To do: The reply should be a single number: the count of lines below that contain the word "puesto".

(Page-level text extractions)

────────────────────────────────────────

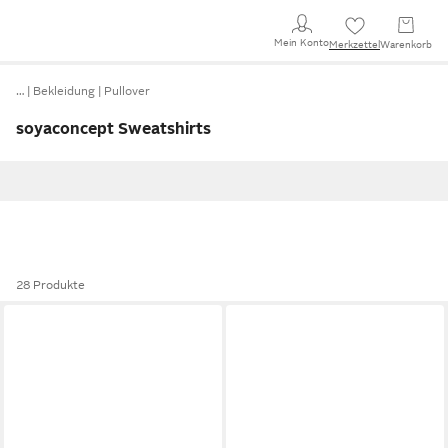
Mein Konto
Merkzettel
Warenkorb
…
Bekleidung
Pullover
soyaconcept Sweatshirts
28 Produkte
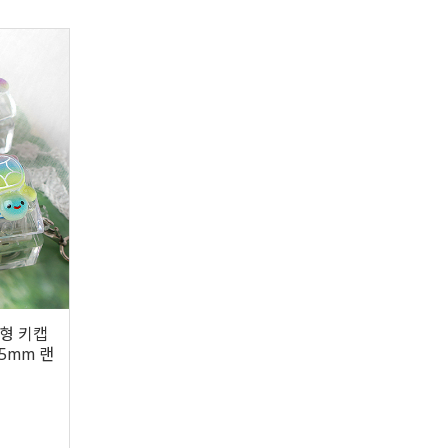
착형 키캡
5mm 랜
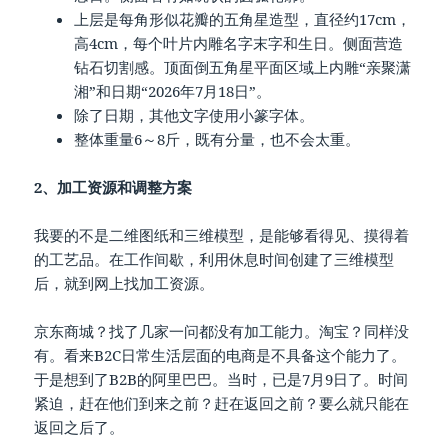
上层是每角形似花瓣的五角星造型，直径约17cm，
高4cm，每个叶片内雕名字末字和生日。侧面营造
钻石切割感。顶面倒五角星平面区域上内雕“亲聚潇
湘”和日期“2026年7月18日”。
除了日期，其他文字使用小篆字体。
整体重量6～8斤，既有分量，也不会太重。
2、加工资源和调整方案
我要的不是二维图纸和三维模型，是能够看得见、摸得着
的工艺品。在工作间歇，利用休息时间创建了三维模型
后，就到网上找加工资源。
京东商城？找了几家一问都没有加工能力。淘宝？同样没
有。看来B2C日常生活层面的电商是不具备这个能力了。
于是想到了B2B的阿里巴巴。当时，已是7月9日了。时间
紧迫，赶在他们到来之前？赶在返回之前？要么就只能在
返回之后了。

────────────────────────────────────────

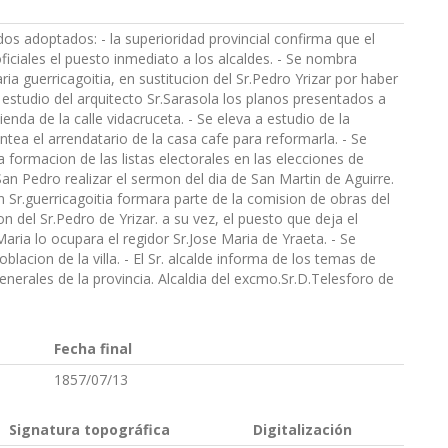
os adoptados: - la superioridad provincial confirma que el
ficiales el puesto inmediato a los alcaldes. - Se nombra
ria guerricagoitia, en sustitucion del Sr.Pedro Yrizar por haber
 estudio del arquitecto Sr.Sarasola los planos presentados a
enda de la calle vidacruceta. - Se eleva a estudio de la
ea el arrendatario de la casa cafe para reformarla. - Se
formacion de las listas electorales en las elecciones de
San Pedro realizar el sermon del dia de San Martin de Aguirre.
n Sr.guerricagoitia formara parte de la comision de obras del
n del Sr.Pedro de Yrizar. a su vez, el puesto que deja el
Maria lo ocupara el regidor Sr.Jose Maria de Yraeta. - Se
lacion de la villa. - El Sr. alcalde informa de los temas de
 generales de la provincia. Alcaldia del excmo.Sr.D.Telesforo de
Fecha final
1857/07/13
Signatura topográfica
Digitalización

────────────────────────────────────────

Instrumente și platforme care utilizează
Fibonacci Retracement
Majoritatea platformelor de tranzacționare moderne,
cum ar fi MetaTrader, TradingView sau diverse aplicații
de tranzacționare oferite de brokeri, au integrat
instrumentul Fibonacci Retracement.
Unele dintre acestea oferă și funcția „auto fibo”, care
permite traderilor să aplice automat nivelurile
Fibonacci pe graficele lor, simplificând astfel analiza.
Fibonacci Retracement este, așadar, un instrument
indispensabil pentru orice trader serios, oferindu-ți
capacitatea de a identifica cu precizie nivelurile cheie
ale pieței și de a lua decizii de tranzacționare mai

────────────────────────────────────────

Answer section: 2